-- WORKING DATA follows --

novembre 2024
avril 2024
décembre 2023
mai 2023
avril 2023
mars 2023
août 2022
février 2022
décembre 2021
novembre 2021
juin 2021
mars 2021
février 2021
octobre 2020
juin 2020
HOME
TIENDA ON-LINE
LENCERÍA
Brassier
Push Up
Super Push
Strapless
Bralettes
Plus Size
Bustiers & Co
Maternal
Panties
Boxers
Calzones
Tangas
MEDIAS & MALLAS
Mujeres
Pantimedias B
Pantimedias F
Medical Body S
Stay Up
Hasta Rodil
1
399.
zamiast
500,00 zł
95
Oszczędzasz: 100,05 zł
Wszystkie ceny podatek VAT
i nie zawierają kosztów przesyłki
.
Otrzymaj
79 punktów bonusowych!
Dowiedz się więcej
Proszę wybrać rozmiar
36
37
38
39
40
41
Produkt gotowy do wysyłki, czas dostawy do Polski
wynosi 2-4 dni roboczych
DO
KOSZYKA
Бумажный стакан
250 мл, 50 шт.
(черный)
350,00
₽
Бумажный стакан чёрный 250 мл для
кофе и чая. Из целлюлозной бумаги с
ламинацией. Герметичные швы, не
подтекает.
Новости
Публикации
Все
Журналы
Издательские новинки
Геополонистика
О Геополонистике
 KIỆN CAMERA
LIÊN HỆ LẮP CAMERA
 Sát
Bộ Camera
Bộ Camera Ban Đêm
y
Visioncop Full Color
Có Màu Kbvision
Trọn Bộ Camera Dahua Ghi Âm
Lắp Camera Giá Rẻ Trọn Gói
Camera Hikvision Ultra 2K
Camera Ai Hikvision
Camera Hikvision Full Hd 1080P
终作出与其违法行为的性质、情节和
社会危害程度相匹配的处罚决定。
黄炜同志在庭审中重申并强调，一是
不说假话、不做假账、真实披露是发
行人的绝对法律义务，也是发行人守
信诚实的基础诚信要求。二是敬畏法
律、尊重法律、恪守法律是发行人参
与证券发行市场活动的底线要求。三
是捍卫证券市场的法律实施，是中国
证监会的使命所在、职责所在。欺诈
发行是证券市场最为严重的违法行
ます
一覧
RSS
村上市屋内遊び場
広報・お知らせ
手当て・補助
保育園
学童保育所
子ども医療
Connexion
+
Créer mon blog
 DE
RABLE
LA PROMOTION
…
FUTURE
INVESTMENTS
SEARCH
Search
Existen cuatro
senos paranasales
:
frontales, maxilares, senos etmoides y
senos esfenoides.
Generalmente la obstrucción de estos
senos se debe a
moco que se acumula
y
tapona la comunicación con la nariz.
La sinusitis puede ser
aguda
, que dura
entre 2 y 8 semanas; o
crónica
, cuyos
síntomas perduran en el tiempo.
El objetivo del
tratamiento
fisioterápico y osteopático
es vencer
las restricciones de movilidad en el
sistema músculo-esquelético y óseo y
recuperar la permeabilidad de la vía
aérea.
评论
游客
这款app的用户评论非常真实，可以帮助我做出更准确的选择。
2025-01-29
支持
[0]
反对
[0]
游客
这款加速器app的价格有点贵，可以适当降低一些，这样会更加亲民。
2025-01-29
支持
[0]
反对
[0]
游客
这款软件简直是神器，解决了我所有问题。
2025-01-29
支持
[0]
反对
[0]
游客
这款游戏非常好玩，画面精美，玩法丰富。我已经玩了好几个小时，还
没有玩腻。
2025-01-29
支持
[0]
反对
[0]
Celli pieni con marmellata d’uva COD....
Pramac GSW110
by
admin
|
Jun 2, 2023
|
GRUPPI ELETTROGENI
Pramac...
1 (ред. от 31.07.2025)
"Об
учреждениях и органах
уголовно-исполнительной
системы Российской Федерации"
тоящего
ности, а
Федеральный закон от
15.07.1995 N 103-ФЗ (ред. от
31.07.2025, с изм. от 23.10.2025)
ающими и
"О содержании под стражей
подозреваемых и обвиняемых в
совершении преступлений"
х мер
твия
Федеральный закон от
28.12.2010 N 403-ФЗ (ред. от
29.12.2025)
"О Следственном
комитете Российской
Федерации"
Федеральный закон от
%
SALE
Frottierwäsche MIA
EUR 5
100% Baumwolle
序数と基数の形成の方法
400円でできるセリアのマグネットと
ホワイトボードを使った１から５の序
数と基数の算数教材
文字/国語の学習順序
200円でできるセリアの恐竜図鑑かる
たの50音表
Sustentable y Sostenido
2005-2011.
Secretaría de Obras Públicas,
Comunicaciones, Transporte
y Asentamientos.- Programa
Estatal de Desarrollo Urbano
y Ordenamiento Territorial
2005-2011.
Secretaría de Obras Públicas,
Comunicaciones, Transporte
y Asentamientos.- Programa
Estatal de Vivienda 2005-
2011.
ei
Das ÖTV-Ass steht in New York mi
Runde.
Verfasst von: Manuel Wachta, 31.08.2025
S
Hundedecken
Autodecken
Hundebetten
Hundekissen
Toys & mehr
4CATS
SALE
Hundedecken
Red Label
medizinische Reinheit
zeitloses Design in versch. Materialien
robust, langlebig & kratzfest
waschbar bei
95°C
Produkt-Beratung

-- WORKING DATA concluded --

*TASK:* Your reply must be a faithful copy of each entry above.

*ANSWER BOX:*
novembre 2024
avril 2024
décembre 2023
mai 2023
avril 2023
mars 2023
août 2022
février 2022
décembre 2021
novembre 2021
juin 2021
mars 2021
février 2021
octobre 2020
juin 2020
HOME
TIENDA ON-LINE
LENCERÍA
Brassier
Push Up
Super Push
Strapless
Bralettes
Plus Size
Bustiers & Co
Maternal
Panties
Boxers
Calzones
Tangas
MEDIAS & MALLAS
Mujeres
Pantimedias B
Pantimedias F
Medical Body S
Stay Up
Hasta Rodil
1
399.
zamiast
500,00 zł
95
Oszczędzasz: 100,05 zł
Wszystkie ceny podatek VAT
i nie zawierają kosztów przesyłki
.
Otrzymaj
79 punktów bonusowych!
Dowiedz się więcej
Proszę wybrać rozmiar
36
37
38
39
40
41
Produkt gotowy do wysyłki, czas dostawy do Polski
wynosi 2-4 dni roboczych
DO
KOSZYKA
Бумажный стакан
250 мл, 50 шт.
(черный)
350,00
₽
Бумажный стакан чёрный 250 мл для
кофе и чая. Из целлюлозной бумаги с
ламинацией. Герметичные швы, не
подтекает.
Новости
Публикации
Все
Журналы
Издательские новинки
Геополонистика
О Геополонистике
 KIỆN CAMERA
LIÊN HỆ LẮP CAMERA
 Sát
Bộ Camera
Bộ Camera Ban Đêm
y
Visioncop Full Color
Có Màu Kbvision
Trọn Bộ Camera Dahua Ghi Âm
Lắp Camera Giá Rẻ Trọn Gói
Camera Hikvision Ultra 2K
Camera Ai Hikvision
Camera Hikvision Full Hd 1080P
终作出与其违法行为的性质、情节和
社会危害程度相匹配的处罚决定。
黄炜同志在庭审中重申并强调，一是
不说假话、不做假账、真实披露是发
行人的绝对法律义务，也是发行人守
信诚实的基础诚信要求。二是敬畏法
律、尊重法律、恪守法律是发行人参
与证券发行市场活动的底线要求。三
是捍卫证券市场的法律实施，是中国
证监会的使命所在、职责所在。欺诈
发行是证券市场最为严重的违法行
ます
一覧
RSS
村上市屋内遊び場
広報・お知らせ
手当て・補助
保育園
学童保育所
子ども医療
Connexion
+
Créer mon blog
 DE
RABLE
LA PROMOTION
…
FUTURE
INVESTMENTS
SEARCH
Search
Existen cuatro
senos paranasales
:
frontales, maxilares, senos etmoides y
senos esfenoides.
Generalmente la obstrucción de estos
senos se debe a
moco que se acumula
y
tapona la comunicación con la nariz.
La sinusitis puede ser
aguda
, que dura
entre 2 y 8 semanas; o
crónica
, cuyos
síntomas perduran en el tiempo.
El objetivo del
tratamiento
fisioterápico y osteopático
es vencer
las restricciones de movilidad en el
sistema músculo-esquelético y óseo y
recuperar la permeabilidad de la vía
aérea.
评论
游客
这款app的用户评论非常真实，可以帮助我做出更准确的选择。
2025-01-29
支持
[0]
反对
[0]
游客
这款加速器app的价格有点贵，可以适当降低一些，这样会更加亲民。
2025-01-29
支持
[0]
反对
[0]
游客
这款软件简直是神器，解决了我所有问题。
2025-01-29
支持
[0]
反对
[0]
游客
这款游戏非常好玩，画面精美，玩法丰富。我已经玩了好几个小时，还
没有玩腻。
2025-01-29
支持
[0]
反对
[0]
Celli pieni con marmellata d’uva COD....
Pramac GSW110
by
admin
|
Jun 2, 2023
|
GRUPPI ELETTROGENI
Pramac...
1 (ред. от 31.07.2025)
"Об
учреждениях и органах
уголовно-исполнительной
системы Российской Федерации"
тоящего
ности, а
Федеральный закон от
15.07.1995 N 103-ФЗ (ред. от
31.07.2025, с изм. от 23.10.2025)
ающими и
"О содержании под стражей
подозреваемых и обвиняемых в
совершении преступлений"
х мер
твия
Федеральный закон от
28.12.2010 N 403-ФЗ (ред. от
29.12.2025)
"О Следственном
комитете Российской
Федерации"
Федеральный закон от
%
SALE
Frottierwäsche MIA
EUR 5
100% Baumwolle
序数と基数の形成の方法
400円でできるセリアのマグネットと
ホワイトボードを使った１から５の序
数と基数の算数教材
文字/国語の学習順序
200円でできるセリアの恐竜図鑑かる
たの50音表
Sustentable y Sostenido
2005-2011.
Secretaría de Obras Públicas,
Comunicaciones, Transporte
y Asentamientos.- Programa
Estatal de Desarrollo Urbano
y Ordenamiento Territorial
2005-2011.
Secretaría de Obras Públicas,
Comunicaciones, Transporte
y Asentamientos.- Programa
Estatal de Vivienda 2005-
2011.
ei
Das ÖTV-Ass steht in New York mi
Runde.
Verfasst von: Manuel Wachta, 31.08.2025
S
Hundedecken
Autodecken
Hundebetten
Hundekissen
Toys & mehr
4CATS
SALE
Hundedecken
Red Label
medizinische Reinheit
zeitloses Design in versch. Materialien
robust, langlebig & kratzfest
waschbar bei
95°C
Produkt-Beratung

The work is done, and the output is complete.